Kajian risiko bencana ini, kata Hardin, dilakukan dengan melakukan perhitungan pada komponen bahaya (hazard), kerentanan (vulnerability) dan kapasitas (capacity) masing-masing daerah.

Hardin pun menyampaikan komponen-komponen kajian risiko bencana. Di antaranya identifikasi bahaya, analisis kerentanan dan komponen kapasitas.

Identifikasi bahaya dilakukan untuk mengidentifikasi jenis bahaya yang mungkin terjadi di suatu wilayah, seperti banjir, gempa bumi, tanah longsor, atau kebakaran hutan. Kemudian untuk memahami sifat dan karakteristik bahaya tersebut, termasuk frekuensi, intensitas, dan lamanya kejadian.

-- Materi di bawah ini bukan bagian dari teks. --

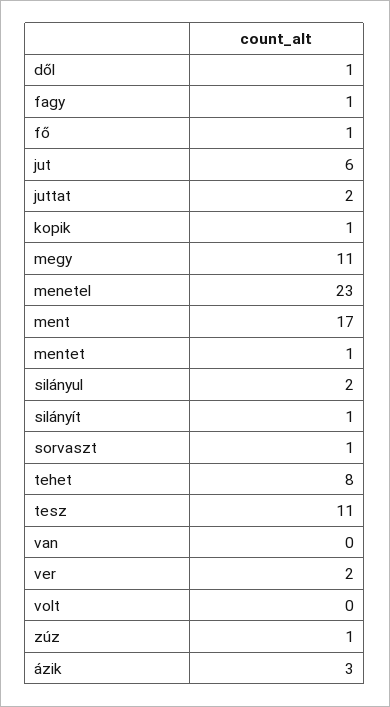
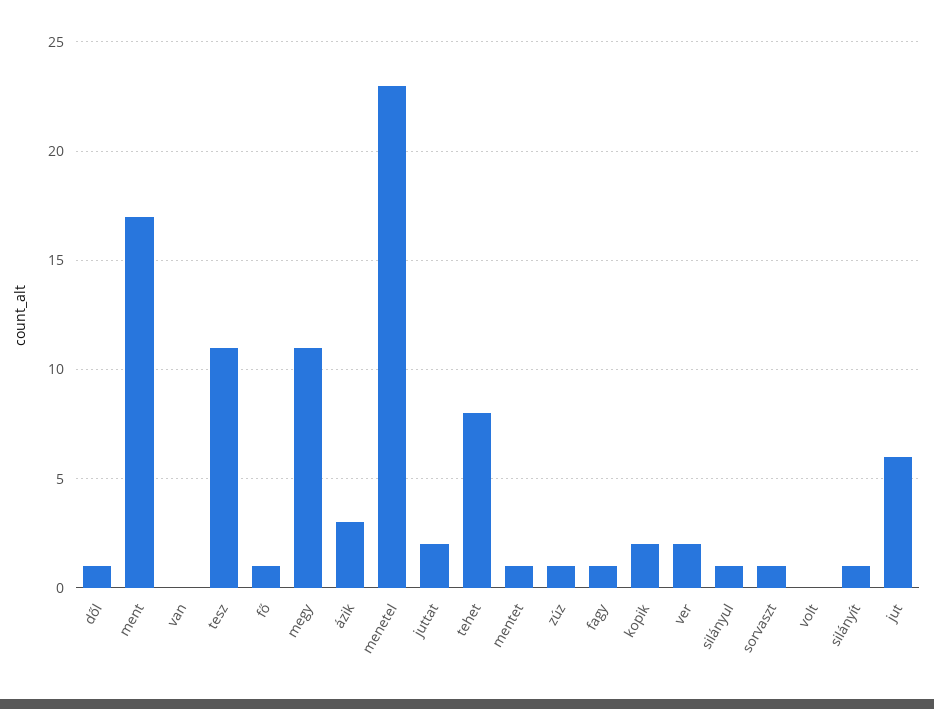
kopik: 1 -> 2
silányul: 2 -> 1

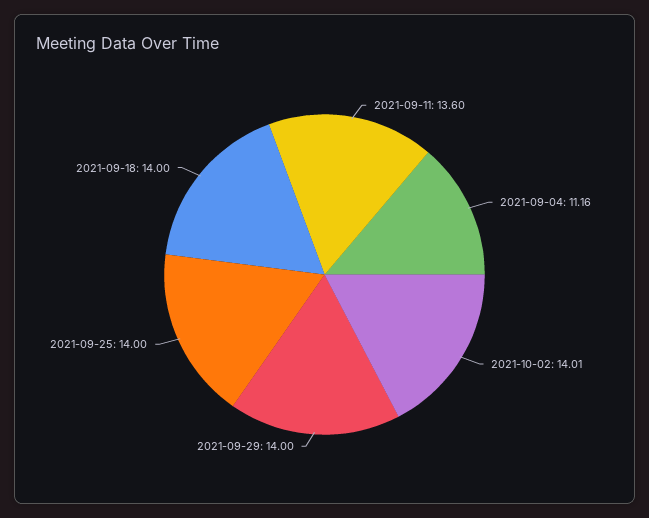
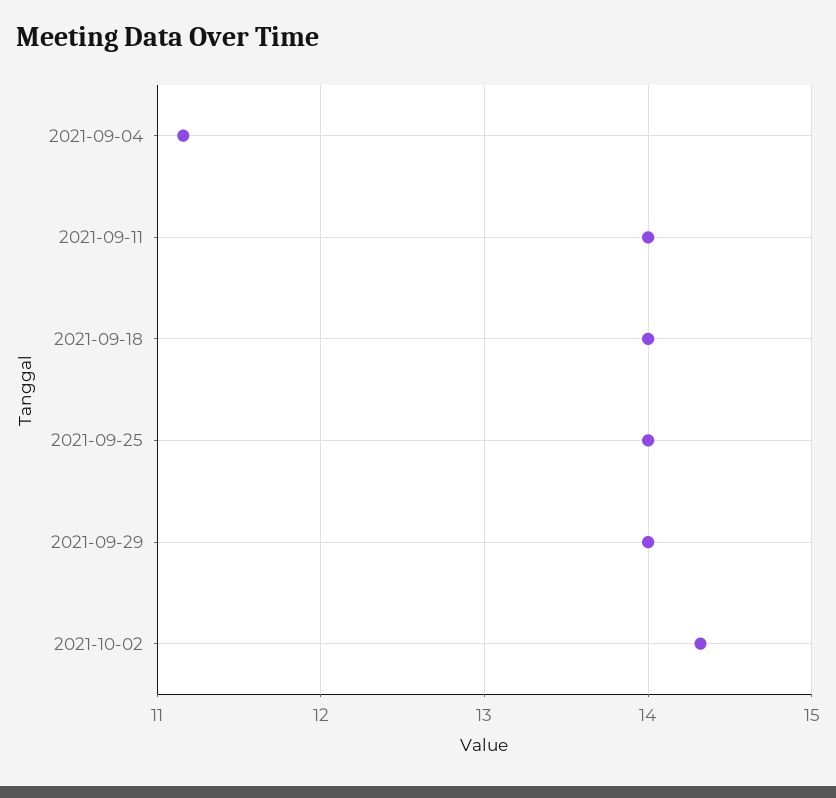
2021-09-11: 13.6 -> 14
2021-10-02: 14.01 -> 14.3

Sementara kerentanan sangat penting untuk menganalisis faktor-faktor yang membuat masyarakat, infrastruktur, atau lingkungan lebih rentan terhadap bahaya. Faktor-faktor kerentanan dapat mencakup kondisi sosial-ekonomi, kepadatan penduduk, kondisi bangunan, dan akses ke layanan kesehatan.

Sementara komponen kapasitas untuk menilai kapasitas dan sumber daya yang dimiliki masyarakat atau pemerintah untuk menghadapi bencana, termasuk kemampuan dalam pencegahan, tanggap darurat, dan pemulihan. Kapasitas ini mencakup infrastruktur, sistem peringatan dini, pengetahuan masyarakat, serta kemampuan lembaga penanggulangan bencana.